§ Problem details:
Would you give the number of lines in the entries that contain the word "فناوری"? Nothing else is needed.

§ Data in this exercise:
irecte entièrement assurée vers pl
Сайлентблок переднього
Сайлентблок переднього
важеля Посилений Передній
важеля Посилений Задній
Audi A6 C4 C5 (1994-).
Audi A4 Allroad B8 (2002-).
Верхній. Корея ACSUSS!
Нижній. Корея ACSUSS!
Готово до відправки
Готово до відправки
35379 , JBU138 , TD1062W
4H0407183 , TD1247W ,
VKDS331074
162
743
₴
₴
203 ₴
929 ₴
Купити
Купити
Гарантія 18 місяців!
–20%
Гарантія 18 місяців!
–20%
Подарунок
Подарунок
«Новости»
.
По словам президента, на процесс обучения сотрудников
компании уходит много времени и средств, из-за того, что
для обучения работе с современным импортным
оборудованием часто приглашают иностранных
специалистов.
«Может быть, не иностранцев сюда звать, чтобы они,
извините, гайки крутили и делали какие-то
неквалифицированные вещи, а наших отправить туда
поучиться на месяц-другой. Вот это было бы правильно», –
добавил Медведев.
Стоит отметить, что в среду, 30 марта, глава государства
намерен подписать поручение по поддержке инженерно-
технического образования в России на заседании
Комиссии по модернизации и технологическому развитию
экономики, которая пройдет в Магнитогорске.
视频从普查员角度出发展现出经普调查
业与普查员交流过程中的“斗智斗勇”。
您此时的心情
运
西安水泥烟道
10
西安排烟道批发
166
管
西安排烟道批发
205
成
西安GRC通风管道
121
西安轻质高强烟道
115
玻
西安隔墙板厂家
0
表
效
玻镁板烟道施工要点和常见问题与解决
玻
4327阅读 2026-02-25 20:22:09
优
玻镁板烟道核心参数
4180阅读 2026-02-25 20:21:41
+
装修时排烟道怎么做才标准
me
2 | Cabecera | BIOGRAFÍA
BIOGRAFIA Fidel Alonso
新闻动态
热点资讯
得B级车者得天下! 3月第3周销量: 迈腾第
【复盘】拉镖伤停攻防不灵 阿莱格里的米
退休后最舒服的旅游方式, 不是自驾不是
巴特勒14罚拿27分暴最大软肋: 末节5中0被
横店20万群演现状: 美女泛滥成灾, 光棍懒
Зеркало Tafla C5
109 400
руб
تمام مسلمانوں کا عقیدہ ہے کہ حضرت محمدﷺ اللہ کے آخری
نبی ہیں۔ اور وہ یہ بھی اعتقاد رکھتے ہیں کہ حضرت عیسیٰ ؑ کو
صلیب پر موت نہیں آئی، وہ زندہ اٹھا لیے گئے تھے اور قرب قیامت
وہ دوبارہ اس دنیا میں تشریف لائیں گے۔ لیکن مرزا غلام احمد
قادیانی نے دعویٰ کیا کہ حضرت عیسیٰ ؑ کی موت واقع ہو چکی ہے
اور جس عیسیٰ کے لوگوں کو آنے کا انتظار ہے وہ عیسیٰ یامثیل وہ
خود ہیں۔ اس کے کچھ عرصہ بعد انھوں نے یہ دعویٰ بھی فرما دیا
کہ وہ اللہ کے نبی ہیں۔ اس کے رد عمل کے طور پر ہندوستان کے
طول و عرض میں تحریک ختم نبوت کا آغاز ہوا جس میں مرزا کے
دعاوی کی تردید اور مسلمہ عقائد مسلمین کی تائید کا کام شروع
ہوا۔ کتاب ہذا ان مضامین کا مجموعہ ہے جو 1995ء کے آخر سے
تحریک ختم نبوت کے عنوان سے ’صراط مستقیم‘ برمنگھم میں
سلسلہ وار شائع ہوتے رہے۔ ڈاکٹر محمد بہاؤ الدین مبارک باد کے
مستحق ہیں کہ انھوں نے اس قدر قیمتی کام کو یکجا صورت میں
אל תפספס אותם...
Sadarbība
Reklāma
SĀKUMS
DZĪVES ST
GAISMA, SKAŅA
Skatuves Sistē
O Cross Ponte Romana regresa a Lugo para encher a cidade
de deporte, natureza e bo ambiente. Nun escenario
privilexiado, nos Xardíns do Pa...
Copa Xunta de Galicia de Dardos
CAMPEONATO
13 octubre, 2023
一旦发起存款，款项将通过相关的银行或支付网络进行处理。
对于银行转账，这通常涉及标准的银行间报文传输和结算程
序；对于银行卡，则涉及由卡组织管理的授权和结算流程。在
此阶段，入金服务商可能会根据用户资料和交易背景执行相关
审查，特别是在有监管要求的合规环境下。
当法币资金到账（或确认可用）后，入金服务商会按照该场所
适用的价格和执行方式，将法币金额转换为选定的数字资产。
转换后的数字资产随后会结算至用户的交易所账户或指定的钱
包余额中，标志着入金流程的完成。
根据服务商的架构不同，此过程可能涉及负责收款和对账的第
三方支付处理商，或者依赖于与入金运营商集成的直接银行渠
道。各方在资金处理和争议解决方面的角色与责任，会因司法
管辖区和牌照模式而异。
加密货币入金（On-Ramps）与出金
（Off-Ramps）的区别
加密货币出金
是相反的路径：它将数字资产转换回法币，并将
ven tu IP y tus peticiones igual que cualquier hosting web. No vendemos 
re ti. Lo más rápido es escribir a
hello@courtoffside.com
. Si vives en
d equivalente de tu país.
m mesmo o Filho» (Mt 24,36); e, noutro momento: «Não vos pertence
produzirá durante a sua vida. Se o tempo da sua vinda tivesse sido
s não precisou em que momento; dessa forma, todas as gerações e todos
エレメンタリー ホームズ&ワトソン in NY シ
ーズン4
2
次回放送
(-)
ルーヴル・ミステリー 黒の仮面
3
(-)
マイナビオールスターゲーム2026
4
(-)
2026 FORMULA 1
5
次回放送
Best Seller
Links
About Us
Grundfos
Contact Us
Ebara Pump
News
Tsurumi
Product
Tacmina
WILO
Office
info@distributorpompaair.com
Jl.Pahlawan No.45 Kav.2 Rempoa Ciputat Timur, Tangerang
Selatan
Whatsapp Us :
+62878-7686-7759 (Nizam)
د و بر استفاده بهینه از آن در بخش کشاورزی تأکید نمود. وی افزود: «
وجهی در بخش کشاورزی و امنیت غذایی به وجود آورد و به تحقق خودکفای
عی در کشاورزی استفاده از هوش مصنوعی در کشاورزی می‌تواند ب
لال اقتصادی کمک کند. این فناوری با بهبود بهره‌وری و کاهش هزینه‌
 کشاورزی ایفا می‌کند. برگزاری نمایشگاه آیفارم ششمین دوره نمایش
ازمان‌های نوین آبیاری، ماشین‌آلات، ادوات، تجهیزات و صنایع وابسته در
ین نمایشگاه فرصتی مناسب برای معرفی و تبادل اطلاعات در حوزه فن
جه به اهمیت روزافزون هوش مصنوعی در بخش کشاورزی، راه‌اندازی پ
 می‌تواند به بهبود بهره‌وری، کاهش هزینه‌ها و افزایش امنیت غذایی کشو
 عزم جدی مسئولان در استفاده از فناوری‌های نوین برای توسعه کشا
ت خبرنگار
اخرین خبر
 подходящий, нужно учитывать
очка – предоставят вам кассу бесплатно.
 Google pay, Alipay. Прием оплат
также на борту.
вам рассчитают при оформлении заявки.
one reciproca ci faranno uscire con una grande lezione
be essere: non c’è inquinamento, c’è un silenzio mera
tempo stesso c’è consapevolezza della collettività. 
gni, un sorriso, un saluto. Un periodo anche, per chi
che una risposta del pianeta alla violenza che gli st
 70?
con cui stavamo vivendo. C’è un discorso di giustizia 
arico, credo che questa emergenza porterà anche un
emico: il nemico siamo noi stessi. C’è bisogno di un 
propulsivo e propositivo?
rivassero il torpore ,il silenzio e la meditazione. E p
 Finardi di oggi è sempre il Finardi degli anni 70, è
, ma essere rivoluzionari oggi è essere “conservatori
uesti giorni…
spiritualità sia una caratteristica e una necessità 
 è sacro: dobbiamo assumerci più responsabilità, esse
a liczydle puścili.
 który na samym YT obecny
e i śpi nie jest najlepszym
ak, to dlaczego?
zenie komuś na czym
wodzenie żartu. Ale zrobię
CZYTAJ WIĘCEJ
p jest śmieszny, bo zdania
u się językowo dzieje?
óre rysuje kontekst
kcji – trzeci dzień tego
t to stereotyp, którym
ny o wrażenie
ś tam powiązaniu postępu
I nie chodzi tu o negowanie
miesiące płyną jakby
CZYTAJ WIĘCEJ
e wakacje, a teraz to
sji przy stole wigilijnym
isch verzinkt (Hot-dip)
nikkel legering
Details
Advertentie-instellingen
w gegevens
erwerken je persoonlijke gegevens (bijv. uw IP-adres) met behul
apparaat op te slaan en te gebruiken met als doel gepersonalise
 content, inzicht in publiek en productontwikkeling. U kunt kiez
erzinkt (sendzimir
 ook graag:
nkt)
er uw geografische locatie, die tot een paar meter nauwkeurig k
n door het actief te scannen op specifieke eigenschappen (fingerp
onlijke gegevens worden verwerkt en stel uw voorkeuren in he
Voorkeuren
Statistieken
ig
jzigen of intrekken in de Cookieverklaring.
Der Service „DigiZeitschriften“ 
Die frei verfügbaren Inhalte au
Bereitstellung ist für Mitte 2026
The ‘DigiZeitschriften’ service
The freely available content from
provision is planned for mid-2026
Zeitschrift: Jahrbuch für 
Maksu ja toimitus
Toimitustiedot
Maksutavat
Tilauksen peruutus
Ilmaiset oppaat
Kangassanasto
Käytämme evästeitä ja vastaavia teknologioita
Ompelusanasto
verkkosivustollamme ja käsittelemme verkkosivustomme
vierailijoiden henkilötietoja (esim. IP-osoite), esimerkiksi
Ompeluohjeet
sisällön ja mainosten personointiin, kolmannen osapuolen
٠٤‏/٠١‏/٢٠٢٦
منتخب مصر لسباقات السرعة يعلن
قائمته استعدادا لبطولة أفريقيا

§ Task output:
2